/CRIS

Find CRISPR binding sites

Primary LanguagePython

alt text

Find CRISPR/Cas9 binding sites in a genbank file.

To get help:

python CRIS.py -h
usage: CRIS.py [-h] -s SEQ_INFILE [-l LENGTH_TARGET_SEQ]
               [-t THREE_PRIME_CLAMP] [-p PAM_SEQ] [-q FEATURE_QUALIFIER] [-v]
               [-n | -o]

Find CRISPR/Cas9 target sites in a genbank file. Accepts files with multiple
genbank records per file. Author: dr.mark.schultz@gmail.com. Acknowledgements:
Torsten Seemann, Ian Monk, Timothy P. Stinear.

optional arguments:
  -h, --help            show this help message and exit
  -s SEQ_INFILE, --seq_infile SEQ_INFILE
                        DNA seqs (contigs) to scan (Genbank format)
  -l LENGTH_TARGET_SEQ, --length_target_seq LENGTH_TARGET_SEQ
                        Set total length of target sequence NOT including the
                        PAM sequence.
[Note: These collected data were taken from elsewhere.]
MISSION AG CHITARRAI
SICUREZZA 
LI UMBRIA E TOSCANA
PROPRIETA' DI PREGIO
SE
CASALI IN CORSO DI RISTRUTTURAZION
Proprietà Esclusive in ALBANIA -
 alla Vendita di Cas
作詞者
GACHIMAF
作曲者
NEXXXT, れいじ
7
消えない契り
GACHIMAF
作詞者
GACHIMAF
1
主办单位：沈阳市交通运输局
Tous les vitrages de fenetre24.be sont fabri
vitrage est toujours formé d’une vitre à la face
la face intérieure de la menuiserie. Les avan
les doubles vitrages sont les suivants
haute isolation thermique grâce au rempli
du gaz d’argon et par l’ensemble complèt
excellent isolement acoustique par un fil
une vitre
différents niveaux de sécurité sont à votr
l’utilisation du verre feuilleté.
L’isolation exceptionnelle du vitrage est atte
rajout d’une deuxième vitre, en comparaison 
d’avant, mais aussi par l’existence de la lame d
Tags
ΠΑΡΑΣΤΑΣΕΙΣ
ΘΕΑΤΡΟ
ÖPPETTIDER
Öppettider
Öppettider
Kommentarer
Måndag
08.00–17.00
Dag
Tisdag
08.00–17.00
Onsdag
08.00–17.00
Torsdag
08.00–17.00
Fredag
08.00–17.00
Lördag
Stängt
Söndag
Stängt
Default=20.
  -t THREE_PRIME_CLAMP, --three_prime_clamp THREE_PRIME_CLAMP
                        At the 3' end, how long do you want the clamp sequence
                        to be? Default=12.
  -p PAM_SEQ, --PAM_seq PAM_SEQ
                        Protospacer Adjacent Motif (PAM). Depends on Cas9
                        species. Default='NGG'.
  -q FEATURE_QUALIFIER, --feature_qualifier FEATURE_QUALIFIER
                        Genbank feature qualifier in which to find target
                        sites. Could be 'gene', 'CDS', 'mRNA' etc. Case-
                        sensitive, exact spelling required. Default='gene'.
  -v, --verbose         Verbose on. Default=False
  -n, --no_overwrite    Do not overwrite output file if it exists.
  -o, --overwrite       Overwrite output file if it exists, otherwise write
                        new. Default is to overwrite.

Example usage:

python CRIS.py -s test_multigbk.gbk

##Explanation of CRIS.py Reads in multi-record genbank file.
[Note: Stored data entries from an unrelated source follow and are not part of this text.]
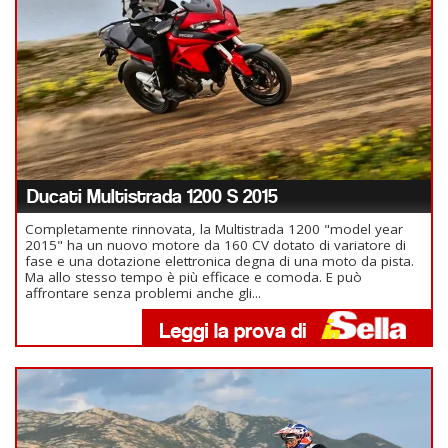
Ducati Multistrada 1200 S 2015
Completamente rinnovata, la Multistrada 1200 "model year
2015" ha un nuovo motore da 160 CV dotato di variatore di
fase e una dotazione elettronica degna di una moto da pista.
Ma allo stesso tempo è più efficace e comoda. E può
affrontare senza problemi anche gli...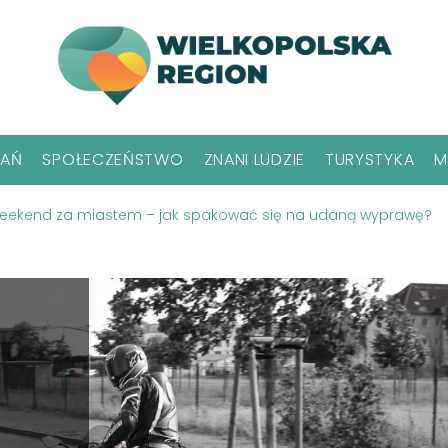
NAŃ
SPOŁECZEŃSTWO
ZNANI LUDZIE
TURYSTYKA
M
eekend za miastem – jak spakować się na udaną wyprawę?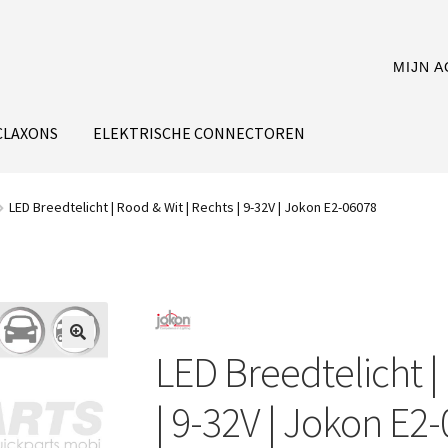
MIJN 
CLAXONS
ELEKTRISCHE CONNECTOREN
LED Breedtelicht | Rood & Wit | Rechts | 9-32V | Jokon E2-06078
LED Breedtelicht |
| 9-32V | Jokon E2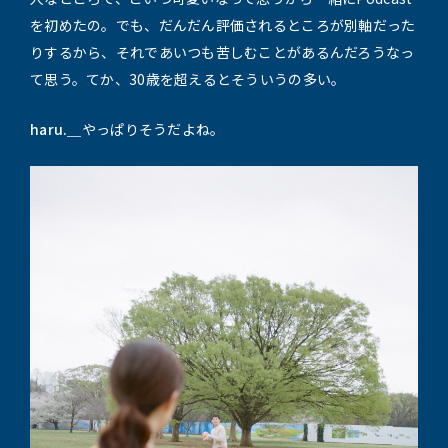
を初めたの。でも、だんだん評価されるところが別軸だった
りするから、それであいつも苦しむことがあるんだろうなっ
て思う。てか、30歳を超えるとそういうの多い。
haru.＿
やっぱりそうだよね。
User sets up the PAM sequence, target length and 3'-clamp length and/or accepts the defaults.

For each record, searches through the features of type requested on command line (e.g., gene, CDS or mRNA) and finds all full length CRISPR/Cas9 target sequences matching the RegEx.
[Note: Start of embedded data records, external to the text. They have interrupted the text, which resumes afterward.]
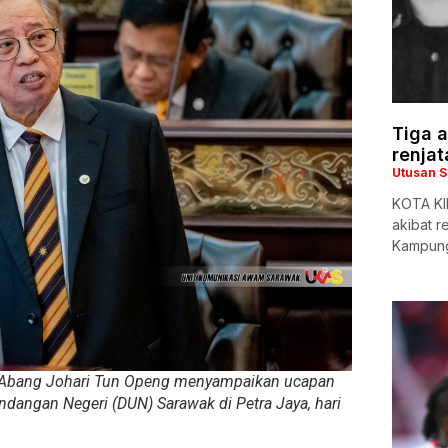
Tiga a
renjat
Utusan 
KOTA KIN
akibat r
Kampung
i Abang Johari Tun Openg menyampaikan ucapan
angan Negeri (DUN) Sarawak di Petra Jaya, hari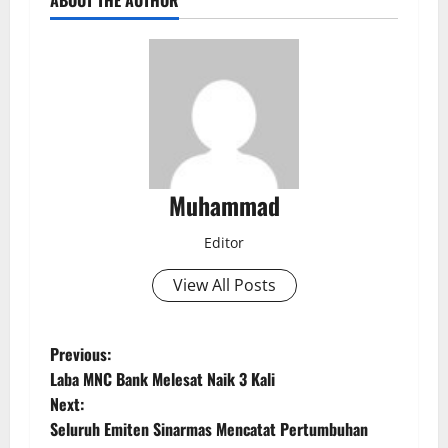
ABOUT THE AUTHOR
Muhammad
Editor
View All Posts
Previous:
Laba MNC Bank Melesat Naik 3 Kali
Next:
Seluruh Emiten Sinarmas Mencatat Pertumbuhan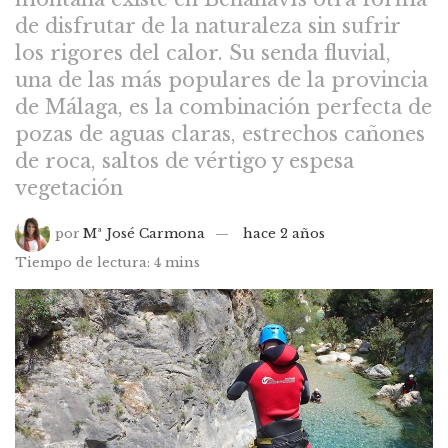
de disfrutar de la naturaleza sin sufrir
los rigores del calor. Su senda fluvial,
una de las más populares de la provincia
de Málaga, es la combinación perfecta de
pozas de aguas claras, estrechos cañones
de roca, saltos de vértigo y espesa
vegetación
por
Mª José Carmona
hace 2 años
Tiempo de lectura: 4 mins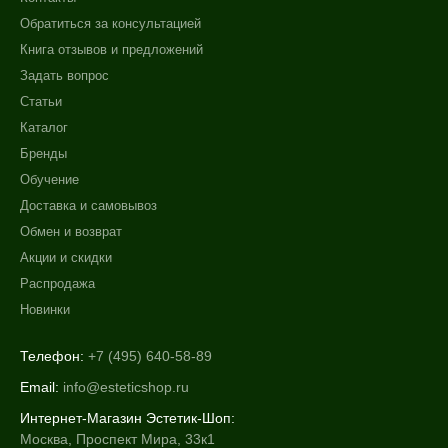
Обратиться за консультацией
Книга отзывов и предложений
Задать вопрос
Статьи
Каталог
Бренды
Обучение
Доставка и самовывоз
Обмен и возврат
Акции и скидки
Распродажа
Новинки
Телефон:
+7 (495) 640-58-89
Email:
info@esteticshop.ru
Интернет-Магазин Эстетик-Шоп:
Москва, Проспект Мира, 33к1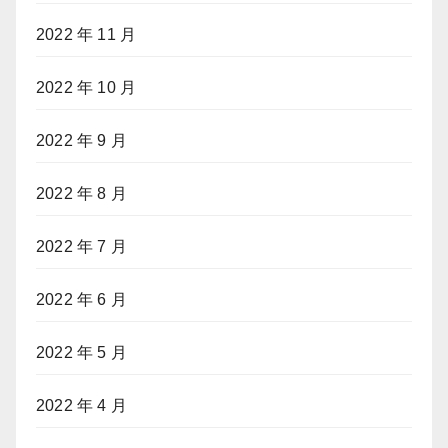
2022 年 11 月
2022 年 10 月
2022 年 9 月
2022 年 8 月
2022 年 7 月
2022 年 6 月
2022 年 5 月
2022 年 4 月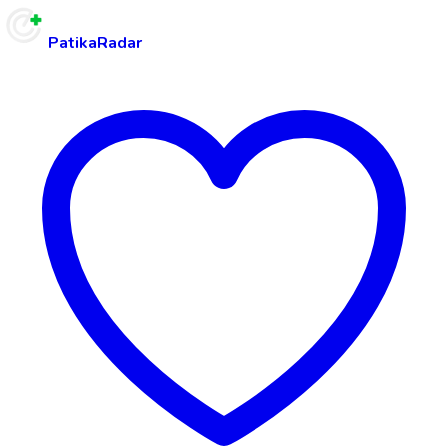
PatikaRadar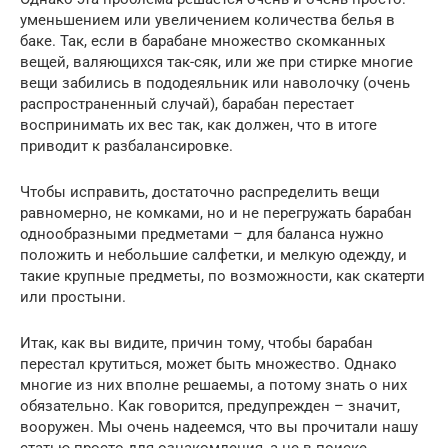
уменьшением или увеличением количества белья в
баке. Так, если в барабане множество скомканных
вещей, валяющихся так-сяк, или же при стирке многие
вещи забились в пододеяльник или наволочку (очень
распространенный случай), барабан перестает
воспринимать их вес так, как должен, что в итоге
приводит к разбалансировке.
Чтобы исправить, достаточно распределить вещи
равномерно, не комками, но и не перегружать барабан
однообразными предметами – для баланса нужно
положить и небольшие салфетки, и мелкую одежду, и
такие крупные предметы, по возможности, как скатерти
или простыни.
Итак, как вы видите, причин тому, чтобы барабан
перестал крутиться, может быть множество. Однако
многие из них вполне решаемы, а потому знать о них
обязательно. Как говорится, предупрежден – значит,
вооружен. Мы очень надеемся, что вы прочитали нашу
статью просто для ознакомления, а не в поиске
Within the feature, CRIS.py assesses for each of the full length CRISPR/Cas9 sequences whether the sequence at the 3'-clamp (specified on command line) is unique throughout the genome.

After finding unique hits, CRIS.py assesses whether each of the full length CRISPR/Cas9 target sequences overlaps with other features of the requested type. If a sequence is unique AND does not overlap other features, it is stored in the candidate list. Within the candidate list, the GC content of each CRISPR/Cas9 target sequences is calculated. Sequences with a GC content equal to the maximum GC content in the candidate set are retained. If only one hit, this is retained as the 'best' match. If more than one is retained, the CRISPR/Cas9 target sequence closest to the 5' end of the gene is selected as the 'best' match. The best match is reported. A summary is printed now and at the end of the run. In verbose mode, lots of statements are printed as the run progresses.

The output of the run is a copy of the input genbank file with all the best hits marked up in the file. This annotated genbank can be viewed in Artemis etc.